__YOUR INSTRUCTIONS__
An exact reproduction of the lines from the one with "Test Design: Ensure the temperature" to the end of the data below is required. No other lines may be included.

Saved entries
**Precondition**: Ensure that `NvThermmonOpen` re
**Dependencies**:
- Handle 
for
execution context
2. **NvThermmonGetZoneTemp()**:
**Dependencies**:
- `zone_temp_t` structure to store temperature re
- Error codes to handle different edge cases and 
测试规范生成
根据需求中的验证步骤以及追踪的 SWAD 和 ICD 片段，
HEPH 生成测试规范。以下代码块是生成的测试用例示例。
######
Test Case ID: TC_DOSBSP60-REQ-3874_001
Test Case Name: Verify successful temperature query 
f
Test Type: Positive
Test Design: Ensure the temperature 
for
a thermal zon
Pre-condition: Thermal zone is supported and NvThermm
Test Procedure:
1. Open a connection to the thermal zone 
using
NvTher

__RESPONSE__
Test Design: Ensure the temperature 
for
a thermal zon
Pre-condition: Thermal zone is supported and NvThermm
Test Procedure:
1. Open a connection to the thermal zone 
using
NvTher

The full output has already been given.